Compliance executives have traditionally evaluated identity programs by asking whether they satisfied regulators and prevented fraud.
But PYMNTS Intelligence research, done in collaboration with Trulioo, indicates that the way companies organize know your customer (KYC), know your business (KYB) and emerging know your agent (KYA) functions can affect operating costs, approval rates and expansion opportunities at least as much as traditional loss prevention.
As a result, identity operating models are becoming strategic business choices that influence conversion, customer experience and long-term growth.
Below are three trends that should inform KYC efforts:
The Cost of Keeping Identity In-House Is Becoming Easier to Measure
Companies that rely primarily on internal teams spend an average of $26 for each consumer KYC review and $51 for each KYB review. Hybrid organizations report average costs of $17 and $29, while firms relying on external providers average $11 and $20. The gap persists even among companies within the same revenue bands. Scale alone does not explain the difference.
Of course, identity verification is no longer an occasional event. Digital platforms continuously onboard consumers, merchants, gig workers, suppliers and marketplace participants. A modest difference in unit economics can translate into millions of dollars as volumes grow.
The data also complicates the assumption that spending more necessarily delivers better outcomes. Internal teams carry the highest review costs while simultaneously reporting greater operational challenges in several other categories. That raises questions about whether many organizations have optimized their compliance investments or simply accumulated complexity over time.

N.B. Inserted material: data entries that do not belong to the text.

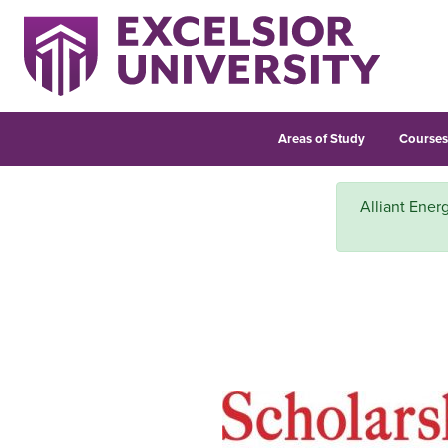
Areas of Study
Course
Alliant Energ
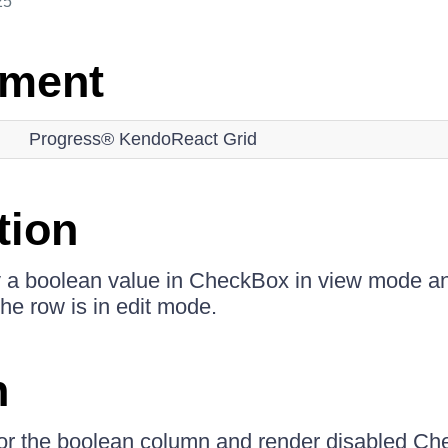
25
nment
Progress® KendoReact Grid
tion
y a boolean value in CheckBox in view mode an
e row is in edit mode.
n
for the boolean column and render disabled Ch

As institutions reassess technology budgets, KYC architecture should become a boardroom discussion.
False Positives Have Become a Customer Experience Problem
The second trend extends beyond expense and reaches directly into revenue generation.
Forty-three percent of firms operating internal identity teams report false-positive friction, substantially higher than organizations using hybrid or external approaches. Those unnecessary declines represent legitimate customers or businesses that encounter delays, additional reviews or outright rejection.

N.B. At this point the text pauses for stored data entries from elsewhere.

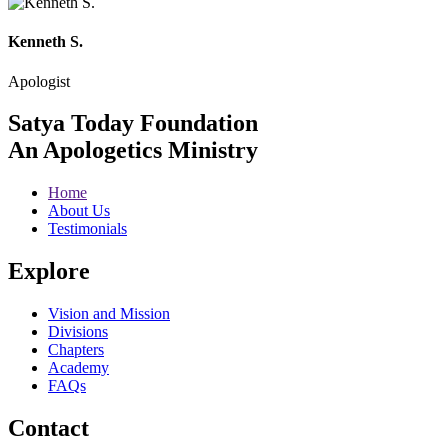
Kenneth S.
Apologist
Satya Today Foundation
An Apologetics Ministry
Home
About Us
Testimonials
Explore
Vision and Mission
Divisions
Chapters
Academy
FAQs
Contact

Every abandoned onboarding process carries acquisition costs that cannot be recovered. Every legitimate customer who leaves during verification creates an opening for competitors.
The research also shows internal teams reporting improving decline rates and elevated onboarding friction alongside their higher false-positive levels. Those patterns suggest that compliance decisions shape conversion performance.
As digital onboarding becomes the primary front door for banking and payments relationships, reducing unnecessary friction may prove just as valuable as detecting fraudsters.
Hybrid Models Are Opening the Door to New Partnerships
The third trend may have the broadest strategic implications.
Internal teams report a 53% KYA incident rate, while hybrid models report 28%, nearly cutting that figure in half. Although every operating model involves tradeoffs, the results suggest that combining internal expertise with outside capabilities may produce different performance characteristics than relying exclusively on one approach.
That possibility arrives as banks and FinTechs continue to deepen partnerships across onboarding, payments, embedded finance and digital identity.
Rather than viewing outside providers merely as vendors, institutions can treat them as components of a broader operating architecture. Hybrid arrangements allow firms to retain governance and policy oversight while drawing on specialized verification technologies, data sources and automation that would be difficult or expensive to build independently.
Identity decisions cannot be isolated from broader business strategy. A company selecting an operating model is making choices about customer acquisition, staffing, technology investment and future expansion at the same time.